5:3-Sieg im fünften Spiel bei den Hamburg Freezers
Frankfurt Lions ziehen ins Finale ein

Die Hessen setzten sich im Halbfinal-Endspiel etwas überraschend bei den Hamburg Freezers durch und treffen nun im Finale auf den Favoriten Eisbären Berlin. Es war ein Nervenspiel, bei dem die Frankfurter einfach den kühleren Kopf behielten.

HAMBURG. Lange haben die Eisbären auf den Namen ihres Gegners warten müssen. Seit Dienstag schon ist der Berliner Klub aus der Deutschen Eishockey-Liga (DEL) für die am Gründonnerstag beginnende Finalserie um die deutsche Meisterschaft qualifiziert. Doch während sich der Favorit für den Titel in der "Best-of-five"-Serie problemlos mit drei Siegen gegen den ERC Ingolstadt durchsetzen konnten, ging es im anderen Halbfinale ausgeglichener, härter und hektischer zur Sache. Erst nach Spiel fünf zwischen den Hamburg Freezers und den Frankfurt Lions steht fest, dass die Berliner die Hessen in der Endspielserie als Gegner haben. Vor 12 759 in der ausverkauften Hamburger Color Line Arena siegten die Frankfurter 5:3 (2:0, 2:2, 1:1) gegen die Freezers.
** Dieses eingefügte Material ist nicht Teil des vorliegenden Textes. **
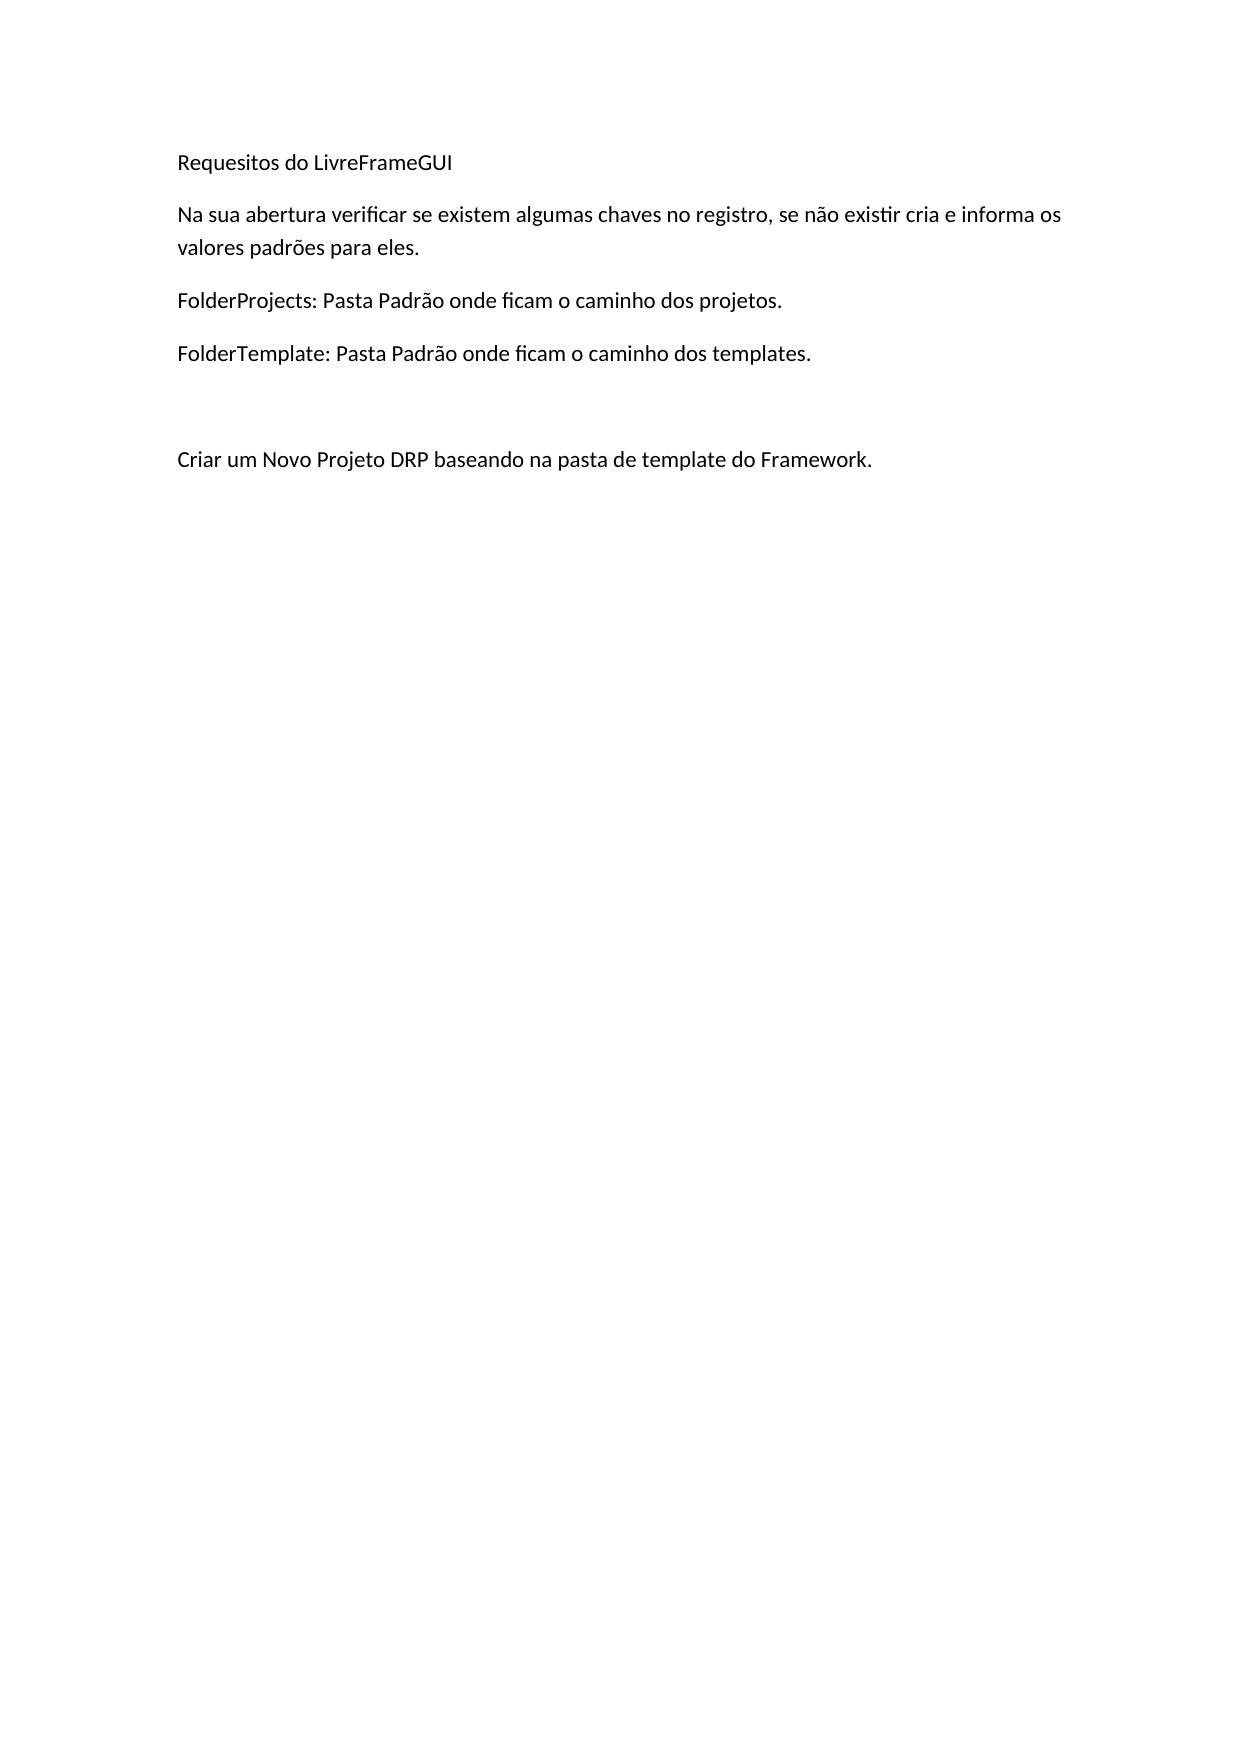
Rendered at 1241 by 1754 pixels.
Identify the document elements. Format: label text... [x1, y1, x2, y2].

Es war ein Spiel der Nerven, das die Frankfurter gar nicht mal unverdient gewannen. Mit 2:1-Siegen hatten die Hamburger schon in der Serie geführt, bevor die Lions dann am Freitag in eigener Halle trotz des ersten Hamburger Matchballs nicht nervös wurden und die Freezers in einem kuriosem Spiel 7:5 bezwangen. Vor der Reise zum entscheidenden Spiel wähnten sich die Frankfurter nach diesem Sieg dann auch im psychologischen Vorteil. "Es ist doch egal, ob wir zuhause oder auswärts spielen", hatte Frankfurts Stürmer Michael Hackert gesagt. "Das Spiel am Sonntag wird im Kopf entscheiden."
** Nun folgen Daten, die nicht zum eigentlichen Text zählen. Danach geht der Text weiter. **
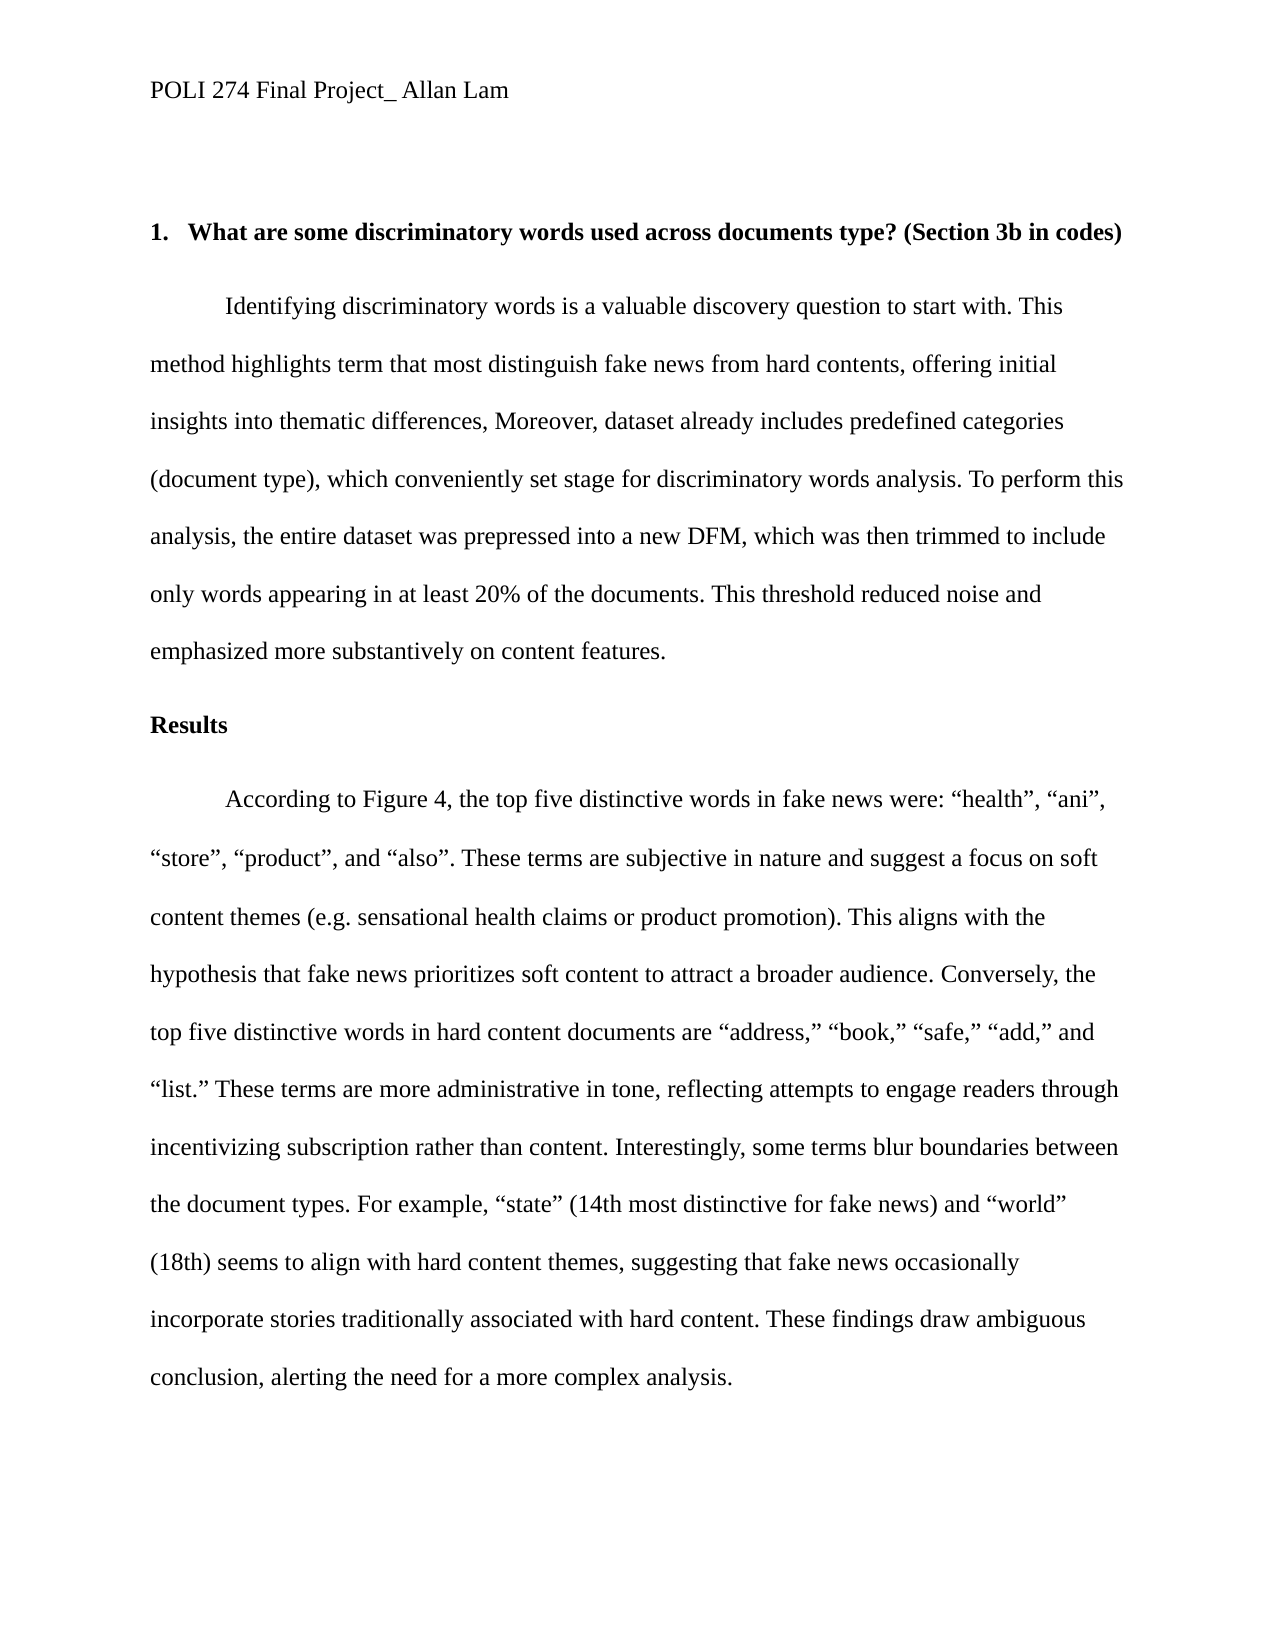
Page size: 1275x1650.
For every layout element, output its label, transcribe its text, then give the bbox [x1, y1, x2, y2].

list What are some discriminatory words used across documents type? (Section 3b in codes) [150, 217, 1125, 246]
text According to Figure 4, the top five distinctive words in fake news were: “health”, “ani”, “store”, “product”, and “also”. These terms are subjective in nature and suggest a focus on soft content themes (e.g. sensational health claims or product promotion). This aligns with the hypothesis that fake news prioritizes soft content to attract a broader audience. Conversely, the top five distinctive words in hard content documents are “address,” “book,” “safe,” “add,” and “list.” These terms are more administrative in tone, reflecting attempts to engage readers through incentivizing subscription rather than content. Interestingly, some terms blur boundaries between the document types. For example, “state” (14th most distinctive for fake news) and “world” (18th) seems to align with hard content themes, suggesting that fake news occasionally incorporate stories traditionally associated with hard content. These findings draw ambiguous conclusion, alerting the need for a more complex analysis. [150, 784, 1125, 1390]
text Identifying discriminatory words is a valuable discovery question to start with. This method highlights term that most distinguish fake news from hard contents, offering initial insights into thematic differences, Moreover, dataset already includes predefined categories (document type), which conveniently set stage for discriminatory words analysis. To perform this analysis, the entire dataset was prepressed into a new DFM, which was then trimmed to include only words appearing in at least 20% of the documents. This threshold reduced noise and emphasized more substantively on content features. [150, 291, 1125, 665]
text Results [150, 710, 1125, 739]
In der Tat wirkten die Frankfurter vom ersten Bully an nervlich ausgeruhter als ihr Gegner. Das frühe Führungstor durch Francois Bouchard gab ihnen zusätzlich Sicherheit. Den Freezers gelang dagegen nichts, erst recht nicht im Powerplay: Gleich vier Überzahlsituationen ließen sie im ersten Drittel ungenutzt. Frankfurt dagegen erzielte noch vor der ersten Pause bei numerischer Überlegenheit das 2:0 durch Patrick Lebeau. Und spätestens nach dem dritten Frankfurter Treffer durch Jesse Belanger schien alles entschieden. Doch Hamburg kämpfte sich noch mal heran. Brad Purdie verkürzte, Mike Smazal gelang sogar das 2:3. "Freezers fliegen niemals raus", riefen die Hamburger Fans nach diesem Tor. Die Stimmung in der Color Line Arena bekam aber wenig später einen Dämpfer - Schuld daran war Mike Hackert, der das vierte Frankfurter Tor erzielte.

Im letzten Drittel kassierte dann Hamburgs Steve Washburn eine Spieldauerstrafe nach einem rüden Foul am Frankfurter Lebeau, und Purdies Anschlusstreffer zum 3:4 fiel erst Sekunden vor Schluss. David Gosselin traf wenig später zum 5:3 für Frankfurt, nachdem Hamburg Torwart Boris Rousson zugunsten eines sechsten Feldspielers vom Eis genommen hatte.

Zum ersten Mal in der Geschichte der DEL haben die Lions die Finalrunde erreicht.